Results Of 491 participants, 205 entered a NH and 378 died. Factors with the shortest median time to NH entry were low MMSE, ≤ 17: 4.1 years to NH entry (95% CI 3.3-4.8), (2) high DRS, 5.5 to 17.0: 3.5 years (95% CI 2.0-4.9), (3) presence of behavioral or psychiatric symptoms: 4.0 years (95% CI 4.0-5.9), (4) extrapyramidal signs: 4.0 years (95% CI 2.7-5.4), (5) wandering: 2.4 years (95% CI 3.7-5.9), (6) urinary incontinence: 4.0 years (95% CI 2.8-5.2), (7) residence outside of one's home: 3.8 years (95% CI 2.3-5.3), and (8) lacking help available: 4.1 years (95% CI 3.3-4.8). An MMSE decline of ≥ 5 points in the first year was associated with a twofold risk of NH entry (HR 2.2, 95% CI 1.55-3.01). There was no association between NH entry and age, gender, marital status, or presence of comorbidities.
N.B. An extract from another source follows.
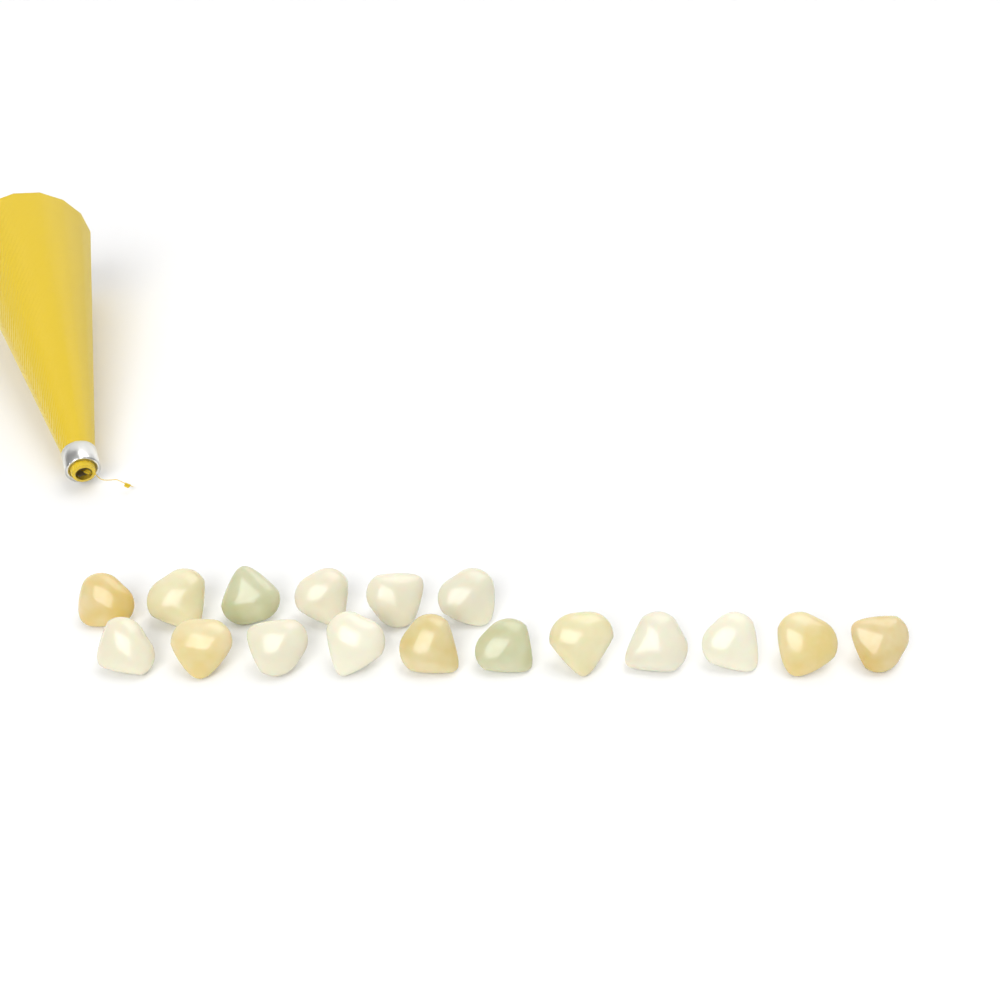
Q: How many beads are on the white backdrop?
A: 17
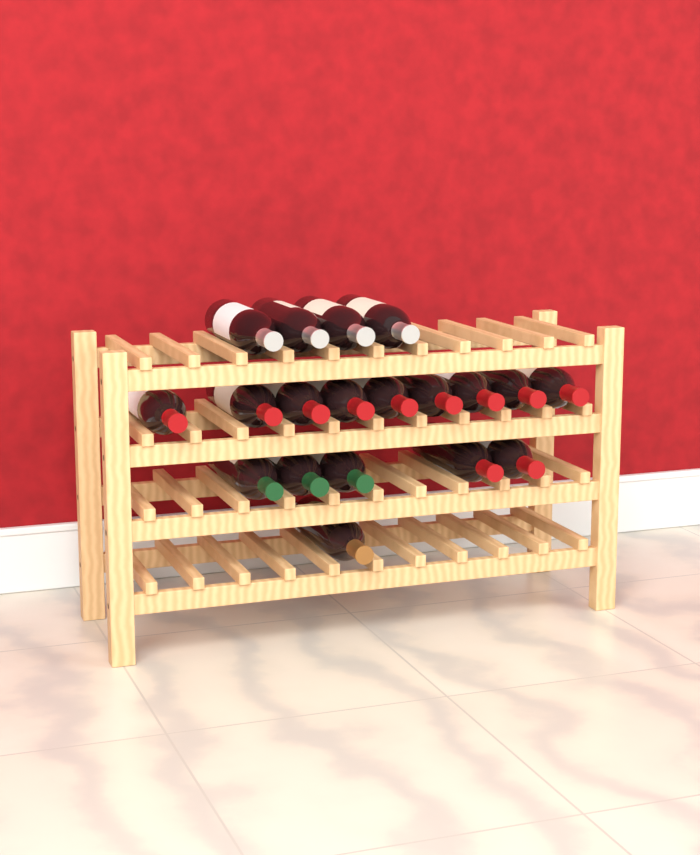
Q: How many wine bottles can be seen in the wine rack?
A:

Conclusions NH entry was more strongly related to severity and progression of an individual's dementia than to age and health status. Individuals with the greatest risk of NH entry had more severe cognitive impairments; had behavioral disturbances, rapid cognitive decline, extrapyramidal signs, wandering, and urinary incontinence; and lacked available help. Given a constellation of risk factors, there are certain individuals for whom earlier NH entry may be so likely that it should be planned for.